Scientific classification
- Kingdom: Animalia
- Phylum: Chordata
- Class: Actinopterygii
- Division: Teleostei
- Order: Anabantiformes
- Family: Channidae
- Genus: Channa
- Species: C. aurantimaculata
- Binomial name: Channa aurantimaculata Musikasinthorn, 2000

= Orange-spotted snakehead =

- Authority: Musikasinthorn, 2000
- Conservation status: DD

Species of fish

The orange-spotted snakehead (Channa aurantimaculata) is a species of freshwater ray-finned fish in the snakehead family Channidae.

== Distribution ==
The orange-spotted snakehead is endemic to Brahmaputra River basin, and the type locality is Dibrugarh (which the Brahmaputra River flows through), the most northeastern area of Assam, India. Several other snakehead species, such as Channa bleheri (whose type locality is also Dibrugarh), are found in the same region.

== Description ==
The body of this snakehead is brownish, with several vertical orange stripes on it. Males have taller dorsal fins with more intense coloration, as well as narrower heads. The orange-spotted snakehead grows to 40 cm.

= STUDY QUESTIONS =
a - Output everything in the orange-spotted snakehead text from "The orange-spotted snakehead (Channa" down to "grows to 40 cm.", without changing a word.
b - Name each taxonomic rank listed under the scientific classification in the orange-spotted snakehead text.
c - Continue the text on the orange-spotted snakehead, picking up after its final sentence.

= INFORMATION SHOWN =
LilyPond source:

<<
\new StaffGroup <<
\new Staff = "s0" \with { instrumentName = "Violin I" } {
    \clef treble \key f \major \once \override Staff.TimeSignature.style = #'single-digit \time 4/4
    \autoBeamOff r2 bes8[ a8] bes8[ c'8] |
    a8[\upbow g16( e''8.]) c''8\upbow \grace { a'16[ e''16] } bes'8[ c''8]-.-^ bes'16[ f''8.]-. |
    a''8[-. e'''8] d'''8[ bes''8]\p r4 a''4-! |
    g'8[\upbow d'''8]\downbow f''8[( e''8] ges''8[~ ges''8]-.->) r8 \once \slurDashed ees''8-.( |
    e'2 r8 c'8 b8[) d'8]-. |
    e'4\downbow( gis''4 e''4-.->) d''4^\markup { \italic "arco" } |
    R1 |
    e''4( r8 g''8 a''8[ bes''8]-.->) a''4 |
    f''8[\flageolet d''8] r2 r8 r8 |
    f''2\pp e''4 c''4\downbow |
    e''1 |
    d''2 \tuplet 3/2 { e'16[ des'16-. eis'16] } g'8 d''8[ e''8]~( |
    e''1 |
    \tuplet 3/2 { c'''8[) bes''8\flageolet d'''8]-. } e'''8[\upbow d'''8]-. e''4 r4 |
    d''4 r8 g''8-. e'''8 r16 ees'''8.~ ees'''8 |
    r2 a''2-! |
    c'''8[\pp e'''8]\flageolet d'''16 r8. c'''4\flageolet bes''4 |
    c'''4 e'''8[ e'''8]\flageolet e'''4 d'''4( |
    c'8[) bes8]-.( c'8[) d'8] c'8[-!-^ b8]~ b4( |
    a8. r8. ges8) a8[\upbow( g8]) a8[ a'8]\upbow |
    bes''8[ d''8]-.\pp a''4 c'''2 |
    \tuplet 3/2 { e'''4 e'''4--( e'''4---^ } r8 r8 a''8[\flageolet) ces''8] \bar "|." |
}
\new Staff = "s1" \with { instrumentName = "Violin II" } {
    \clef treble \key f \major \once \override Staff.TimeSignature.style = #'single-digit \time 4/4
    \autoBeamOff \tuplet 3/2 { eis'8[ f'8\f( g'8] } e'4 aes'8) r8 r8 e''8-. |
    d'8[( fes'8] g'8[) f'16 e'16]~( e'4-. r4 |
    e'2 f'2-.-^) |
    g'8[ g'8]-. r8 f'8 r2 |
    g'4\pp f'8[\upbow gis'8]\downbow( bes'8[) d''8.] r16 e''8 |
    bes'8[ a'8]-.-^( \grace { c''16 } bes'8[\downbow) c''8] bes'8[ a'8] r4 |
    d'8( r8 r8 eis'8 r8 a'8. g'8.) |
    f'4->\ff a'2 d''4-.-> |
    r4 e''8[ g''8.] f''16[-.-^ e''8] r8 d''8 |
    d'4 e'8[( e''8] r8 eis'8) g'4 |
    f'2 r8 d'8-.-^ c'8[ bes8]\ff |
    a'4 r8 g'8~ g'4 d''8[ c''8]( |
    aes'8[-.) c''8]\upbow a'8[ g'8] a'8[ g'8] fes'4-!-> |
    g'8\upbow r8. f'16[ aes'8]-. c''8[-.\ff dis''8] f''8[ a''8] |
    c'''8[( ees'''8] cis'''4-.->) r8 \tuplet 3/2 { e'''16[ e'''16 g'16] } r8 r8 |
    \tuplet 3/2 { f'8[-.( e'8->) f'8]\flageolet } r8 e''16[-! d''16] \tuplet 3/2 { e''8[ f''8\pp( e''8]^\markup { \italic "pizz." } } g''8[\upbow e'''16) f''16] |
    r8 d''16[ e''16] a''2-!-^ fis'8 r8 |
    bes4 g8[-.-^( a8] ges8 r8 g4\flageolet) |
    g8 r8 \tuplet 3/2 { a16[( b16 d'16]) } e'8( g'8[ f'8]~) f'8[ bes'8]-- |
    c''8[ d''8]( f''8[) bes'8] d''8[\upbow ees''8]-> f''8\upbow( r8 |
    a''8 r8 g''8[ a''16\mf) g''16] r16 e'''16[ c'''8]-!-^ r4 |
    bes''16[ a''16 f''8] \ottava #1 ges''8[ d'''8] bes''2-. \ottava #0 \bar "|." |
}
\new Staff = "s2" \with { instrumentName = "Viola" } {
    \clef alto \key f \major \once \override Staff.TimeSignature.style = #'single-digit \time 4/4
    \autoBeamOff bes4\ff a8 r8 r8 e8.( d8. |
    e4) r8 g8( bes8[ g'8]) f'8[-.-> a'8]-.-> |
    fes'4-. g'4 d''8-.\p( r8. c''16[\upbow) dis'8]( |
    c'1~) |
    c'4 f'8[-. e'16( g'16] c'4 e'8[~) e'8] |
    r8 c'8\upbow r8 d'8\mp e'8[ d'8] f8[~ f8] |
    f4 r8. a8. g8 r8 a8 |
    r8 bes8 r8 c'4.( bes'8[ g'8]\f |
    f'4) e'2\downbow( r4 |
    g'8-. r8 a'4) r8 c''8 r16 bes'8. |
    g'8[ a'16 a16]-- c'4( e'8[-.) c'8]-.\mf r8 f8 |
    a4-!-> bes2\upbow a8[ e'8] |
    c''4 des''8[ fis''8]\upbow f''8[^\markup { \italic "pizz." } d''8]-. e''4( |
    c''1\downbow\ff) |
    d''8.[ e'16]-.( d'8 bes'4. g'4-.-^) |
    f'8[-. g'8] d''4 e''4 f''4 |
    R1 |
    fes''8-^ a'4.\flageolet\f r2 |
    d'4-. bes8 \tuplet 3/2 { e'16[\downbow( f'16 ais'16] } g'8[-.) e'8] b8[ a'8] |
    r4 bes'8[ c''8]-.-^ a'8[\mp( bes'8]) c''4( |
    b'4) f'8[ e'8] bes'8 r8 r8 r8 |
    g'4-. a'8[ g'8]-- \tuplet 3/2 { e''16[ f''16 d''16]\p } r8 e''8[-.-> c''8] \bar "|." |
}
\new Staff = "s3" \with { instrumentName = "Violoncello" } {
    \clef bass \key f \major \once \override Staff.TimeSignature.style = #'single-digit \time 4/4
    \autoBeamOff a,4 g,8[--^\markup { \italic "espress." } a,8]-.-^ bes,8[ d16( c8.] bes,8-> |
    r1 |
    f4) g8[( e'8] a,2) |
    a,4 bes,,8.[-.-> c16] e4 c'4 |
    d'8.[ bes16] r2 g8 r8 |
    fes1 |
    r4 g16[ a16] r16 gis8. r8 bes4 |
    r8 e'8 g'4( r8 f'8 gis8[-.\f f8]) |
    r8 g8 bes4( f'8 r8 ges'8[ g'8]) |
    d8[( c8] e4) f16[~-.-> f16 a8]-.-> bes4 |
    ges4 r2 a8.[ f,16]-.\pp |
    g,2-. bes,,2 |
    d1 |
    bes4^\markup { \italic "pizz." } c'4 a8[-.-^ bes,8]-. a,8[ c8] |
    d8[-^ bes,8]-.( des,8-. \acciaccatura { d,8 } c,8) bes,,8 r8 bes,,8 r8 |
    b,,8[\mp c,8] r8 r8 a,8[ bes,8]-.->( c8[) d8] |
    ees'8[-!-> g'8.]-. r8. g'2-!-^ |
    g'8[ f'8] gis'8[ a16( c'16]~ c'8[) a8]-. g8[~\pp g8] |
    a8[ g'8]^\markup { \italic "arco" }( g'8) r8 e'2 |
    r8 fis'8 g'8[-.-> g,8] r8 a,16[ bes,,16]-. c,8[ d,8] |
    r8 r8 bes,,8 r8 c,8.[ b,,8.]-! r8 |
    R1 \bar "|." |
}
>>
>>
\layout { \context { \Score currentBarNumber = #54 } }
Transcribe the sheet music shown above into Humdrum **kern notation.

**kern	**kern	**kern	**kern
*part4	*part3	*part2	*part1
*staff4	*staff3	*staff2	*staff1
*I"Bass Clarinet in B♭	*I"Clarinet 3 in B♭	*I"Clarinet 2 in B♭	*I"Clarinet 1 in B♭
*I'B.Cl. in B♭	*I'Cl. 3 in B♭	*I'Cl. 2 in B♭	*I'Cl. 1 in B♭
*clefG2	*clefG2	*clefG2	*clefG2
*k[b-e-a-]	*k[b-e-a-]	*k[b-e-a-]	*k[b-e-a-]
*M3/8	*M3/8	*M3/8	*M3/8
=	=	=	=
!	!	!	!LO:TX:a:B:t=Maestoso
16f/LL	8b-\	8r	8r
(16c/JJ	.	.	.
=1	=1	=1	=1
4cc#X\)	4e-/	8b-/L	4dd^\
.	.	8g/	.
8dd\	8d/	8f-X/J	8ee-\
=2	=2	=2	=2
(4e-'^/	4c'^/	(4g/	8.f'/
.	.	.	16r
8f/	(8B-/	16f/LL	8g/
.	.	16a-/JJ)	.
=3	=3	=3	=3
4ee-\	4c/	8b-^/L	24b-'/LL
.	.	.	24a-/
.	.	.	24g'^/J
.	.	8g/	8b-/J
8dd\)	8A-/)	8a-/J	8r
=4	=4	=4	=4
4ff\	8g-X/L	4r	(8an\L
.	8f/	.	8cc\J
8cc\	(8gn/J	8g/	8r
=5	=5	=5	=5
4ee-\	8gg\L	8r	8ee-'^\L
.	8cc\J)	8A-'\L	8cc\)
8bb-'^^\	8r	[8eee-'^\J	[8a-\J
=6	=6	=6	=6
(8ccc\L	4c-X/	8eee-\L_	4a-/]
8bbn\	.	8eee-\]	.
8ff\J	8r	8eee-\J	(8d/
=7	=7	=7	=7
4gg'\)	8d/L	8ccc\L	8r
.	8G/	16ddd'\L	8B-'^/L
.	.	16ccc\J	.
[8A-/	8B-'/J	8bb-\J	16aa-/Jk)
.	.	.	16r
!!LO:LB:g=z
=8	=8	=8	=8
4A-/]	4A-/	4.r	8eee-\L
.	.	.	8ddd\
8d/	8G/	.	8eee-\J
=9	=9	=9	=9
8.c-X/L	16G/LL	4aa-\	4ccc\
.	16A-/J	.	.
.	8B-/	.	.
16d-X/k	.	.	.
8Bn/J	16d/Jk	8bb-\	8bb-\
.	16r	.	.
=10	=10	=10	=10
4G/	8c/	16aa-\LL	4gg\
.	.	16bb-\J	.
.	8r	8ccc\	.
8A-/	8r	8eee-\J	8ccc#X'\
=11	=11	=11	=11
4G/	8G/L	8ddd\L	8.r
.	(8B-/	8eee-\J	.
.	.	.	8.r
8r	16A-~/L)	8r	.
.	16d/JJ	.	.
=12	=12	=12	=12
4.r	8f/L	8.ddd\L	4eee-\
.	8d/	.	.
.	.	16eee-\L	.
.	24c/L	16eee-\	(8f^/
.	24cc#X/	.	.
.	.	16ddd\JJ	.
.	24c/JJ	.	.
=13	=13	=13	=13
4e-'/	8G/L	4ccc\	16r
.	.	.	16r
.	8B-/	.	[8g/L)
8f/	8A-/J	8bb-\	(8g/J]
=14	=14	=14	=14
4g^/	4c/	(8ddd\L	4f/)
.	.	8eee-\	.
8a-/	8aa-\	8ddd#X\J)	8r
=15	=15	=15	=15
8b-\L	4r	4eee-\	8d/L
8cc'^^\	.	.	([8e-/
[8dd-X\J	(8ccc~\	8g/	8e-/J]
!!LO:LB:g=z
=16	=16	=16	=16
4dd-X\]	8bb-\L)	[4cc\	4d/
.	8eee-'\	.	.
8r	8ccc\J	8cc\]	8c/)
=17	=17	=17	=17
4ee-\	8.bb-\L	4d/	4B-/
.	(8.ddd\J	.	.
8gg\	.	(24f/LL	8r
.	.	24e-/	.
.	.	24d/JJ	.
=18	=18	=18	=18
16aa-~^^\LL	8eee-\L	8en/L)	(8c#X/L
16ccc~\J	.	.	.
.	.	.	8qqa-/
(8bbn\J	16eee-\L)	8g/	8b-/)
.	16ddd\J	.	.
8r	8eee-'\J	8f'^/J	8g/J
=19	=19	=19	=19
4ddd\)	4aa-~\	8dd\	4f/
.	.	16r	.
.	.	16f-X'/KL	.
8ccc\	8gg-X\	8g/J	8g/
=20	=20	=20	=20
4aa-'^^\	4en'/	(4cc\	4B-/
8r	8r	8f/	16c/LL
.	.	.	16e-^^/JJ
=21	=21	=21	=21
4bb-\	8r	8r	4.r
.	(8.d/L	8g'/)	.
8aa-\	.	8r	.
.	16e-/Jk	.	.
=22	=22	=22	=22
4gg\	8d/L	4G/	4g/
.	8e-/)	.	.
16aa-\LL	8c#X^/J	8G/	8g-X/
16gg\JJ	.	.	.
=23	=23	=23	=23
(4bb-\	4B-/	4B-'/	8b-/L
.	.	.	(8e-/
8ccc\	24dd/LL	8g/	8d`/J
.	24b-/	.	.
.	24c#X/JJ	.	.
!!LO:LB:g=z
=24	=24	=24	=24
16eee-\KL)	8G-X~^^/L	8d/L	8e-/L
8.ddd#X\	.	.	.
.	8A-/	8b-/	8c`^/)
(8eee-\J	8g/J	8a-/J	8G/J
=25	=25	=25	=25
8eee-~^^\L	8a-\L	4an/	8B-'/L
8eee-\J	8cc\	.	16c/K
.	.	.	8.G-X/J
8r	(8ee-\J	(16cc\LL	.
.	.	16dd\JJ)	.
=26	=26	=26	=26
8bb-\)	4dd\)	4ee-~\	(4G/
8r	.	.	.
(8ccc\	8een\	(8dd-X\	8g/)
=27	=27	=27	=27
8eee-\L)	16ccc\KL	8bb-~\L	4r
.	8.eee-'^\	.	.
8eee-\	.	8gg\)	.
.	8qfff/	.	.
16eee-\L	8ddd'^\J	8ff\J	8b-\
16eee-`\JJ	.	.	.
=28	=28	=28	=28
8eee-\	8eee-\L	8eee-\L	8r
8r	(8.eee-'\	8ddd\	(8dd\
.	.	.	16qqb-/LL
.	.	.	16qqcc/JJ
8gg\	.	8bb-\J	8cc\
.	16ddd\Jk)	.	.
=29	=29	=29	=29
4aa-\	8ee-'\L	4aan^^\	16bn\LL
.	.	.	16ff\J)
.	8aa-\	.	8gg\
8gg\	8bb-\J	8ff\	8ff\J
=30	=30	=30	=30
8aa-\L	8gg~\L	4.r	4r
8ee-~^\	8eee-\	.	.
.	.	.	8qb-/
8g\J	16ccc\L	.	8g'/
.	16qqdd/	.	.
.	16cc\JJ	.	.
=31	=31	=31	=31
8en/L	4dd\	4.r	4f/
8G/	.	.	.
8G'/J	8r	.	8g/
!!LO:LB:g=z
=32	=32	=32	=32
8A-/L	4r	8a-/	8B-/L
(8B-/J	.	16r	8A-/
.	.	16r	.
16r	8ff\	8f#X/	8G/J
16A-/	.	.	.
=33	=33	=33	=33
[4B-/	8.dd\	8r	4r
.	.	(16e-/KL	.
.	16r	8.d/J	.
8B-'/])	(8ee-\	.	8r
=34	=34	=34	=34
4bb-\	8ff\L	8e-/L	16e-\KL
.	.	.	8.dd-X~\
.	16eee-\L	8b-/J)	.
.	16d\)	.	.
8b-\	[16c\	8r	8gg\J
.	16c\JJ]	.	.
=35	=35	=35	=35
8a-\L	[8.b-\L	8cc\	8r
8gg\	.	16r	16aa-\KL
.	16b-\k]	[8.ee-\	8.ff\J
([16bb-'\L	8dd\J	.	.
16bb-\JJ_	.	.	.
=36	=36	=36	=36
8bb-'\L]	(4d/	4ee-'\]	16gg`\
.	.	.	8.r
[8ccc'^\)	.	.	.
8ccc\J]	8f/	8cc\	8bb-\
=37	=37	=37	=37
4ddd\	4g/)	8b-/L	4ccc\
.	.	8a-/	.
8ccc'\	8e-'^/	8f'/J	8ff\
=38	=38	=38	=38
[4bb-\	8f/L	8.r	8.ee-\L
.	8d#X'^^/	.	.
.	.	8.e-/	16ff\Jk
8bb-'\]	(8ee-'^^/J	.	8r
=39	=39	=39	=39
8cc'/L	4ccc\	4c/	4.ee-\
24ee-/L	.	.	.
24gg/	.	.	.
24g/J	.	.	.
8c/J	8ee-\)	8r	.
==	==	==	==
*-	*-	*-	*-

= ANSWERS FOR THE EXERCISE =
a -
The orange-spotted snakehead (Channa aurantimaculata) is a species of freshwater ray-finned fish in the snakehead family Channidae.

== Distribution ==
The orange-spotted snakehead is endemic to Brahmaputra River basin, and the type locality is Dibrugarh (which the Brahmaputra River flows through), the most northeastern area of Assam, India. Several other snakehead species, such as Channa bleheri (whose type locality is also Dibrugarh), are found in the same region.

== Description ==
The body of this snakehead is brownish, with several vertical orange stripes on it. Males have taller dorsal fins with more intense coloration, as well as narrower heads. The orange-spotted snakehead grows to 40 cm.

b - Kingdom, Phylum, Class, Division, Order, Family, Genus, Species

c -
== Biology ==
The orange-spotted snakehead is probably a mouthbrooder, like most other smaller snakeheads. Like many other anabantiforms, this species is capable of breathing air, and will actually suffocate if it cannot reach the surface for a prolonged period of time.

==In the aquarium==

The orange-spotted snakehead is predatory, so it should not be housed with smaller fishes. It is comfortable in a water temperature within the range of 15-29 C, and a pH of around 7. It requires a large, dimly lit, well-planted tank with places to hide.